Barbados’ good lung cancer rating a secret

With smokers in the minority among its population, Barbados has for a long time been carrying one of the lowest rates lung cancer deaths, but no one knew, Dr Clive Landis has said.

The deputy principal of the University of the West Indies, Cave Hill Campus, made this revelation Tuesday night during the question and answer segment which followed a presentation by UWI Chancellor Sir George Alleyne.

Sir George Alleyne
Sir George Alleyne

Sir George had earlier spoken about how inadequate data collection and public information sharing systems were crippling the work of health workers in the Caribbean.

And in support of the Chancellor, Professor Landis said, “Even when we do something good, we often don’t have the monitoring to actually know that we’ve done something good.”

He pointed out that Barbados was classified as “a low smoking jurisdiction”, in which less than ten per cent of the population smokes.

However, Dr Landis said it was only when the cancer registry was set up in the Chronic Disease Research Centre that “we realized that uniquely, in any country that has reported, lung cancer was not in the top five.

“So we are the only country, that has reported, that doesn’t have lung cancer in the top five.

“Admittedly we didn’t know that.

“So we couldn’t even tell that we had done something fantastic,” he told last night’s gathering.

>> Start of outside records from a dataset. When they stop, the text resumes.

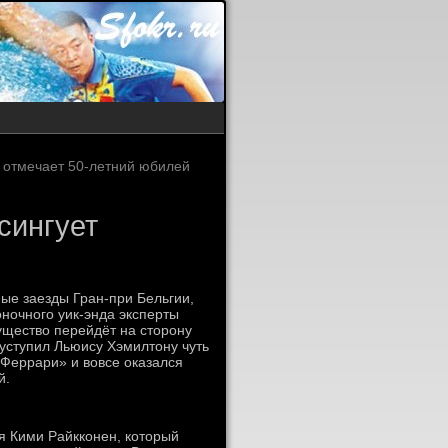
 отмечает 50-летний юбилей
сингует
ые заезды Гран-при Бельгии,
оночного уик-энда эксперты
ущество перейдёт на сторону
уступил Льюису Хэмилтону чуть
«Феррари» и вовсе оказался
й.
я Кими Райкконен, который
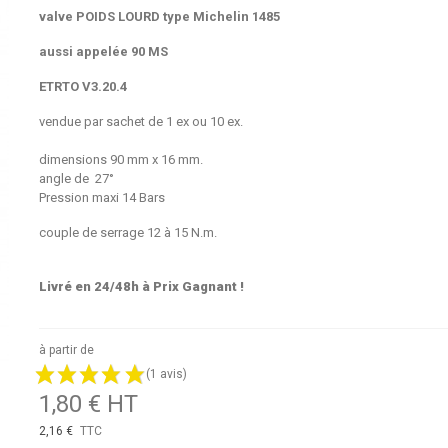
valve POIDS LOURD type Michelin 1485
aussi appelée 90 MS
ETRTO V3.20.4
vendue par sachet de 1 ex ou 10 ex.
dimensions 90 mm x 16 mm.
angle de 27°
Pression maxi 14 Bars
couple de serrage 12 à 15 N.m.
Livré en 24/48h à Prix Gagnant !
à partir de
(1 avis)
1,80 € HT
2,16 €
TTC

The cancer registry was established in 2010.

Responding to a question from the floor, Sir George had compared the task of obtaining medical data in Barbados to “pulling teeth”.

“Even some basic information is not available, routine information in clinics, in tertiary care centres,” Sir George said, recalling his experience during joint research project with Dr Henry Fraser.

“We tried to do a study years ago on tourism in Barbados. It’s like pulling teeth in getting basic information on something as simple as that about admissions and what people are admitted for,” he said, arguing that “the reason [information] is not valued is because the health systems are open systems, and the system encourages you not to change it . . . by making you ignorant of the part of the system that is most likely to change the performance of the system”.

“A lot of what you call routine information is not collected, and what is worse, even when it is collected, it is not used to modify what happens in the system,” Sir George said.

However, while stressing the importance of up-to-date information to health practitioners, he noted that one in five people now had diabetes in Barbados.

“If you knew that [before now], do you think that you would altar some of the practices that you put in place?” he asked, while suggesting, “you would see that it is part of your responsibility to make a greater attempt at keeping people less fat.”

Bemoaning the low priority placed on information, Sir George said during his lecture presentation, “I would argue here as I have argued elsewhere that the most important entry point for strengthening the health system to deal with non-communicable diseases is through the strengthening of the information subsystem.

“This is not to deny the importance of the specific interventions, but unless there is an adequate information subsystem there will be inadequate feedback on the outputs and therefore inadequate efforts to modulate the other components of the system,” he insisted.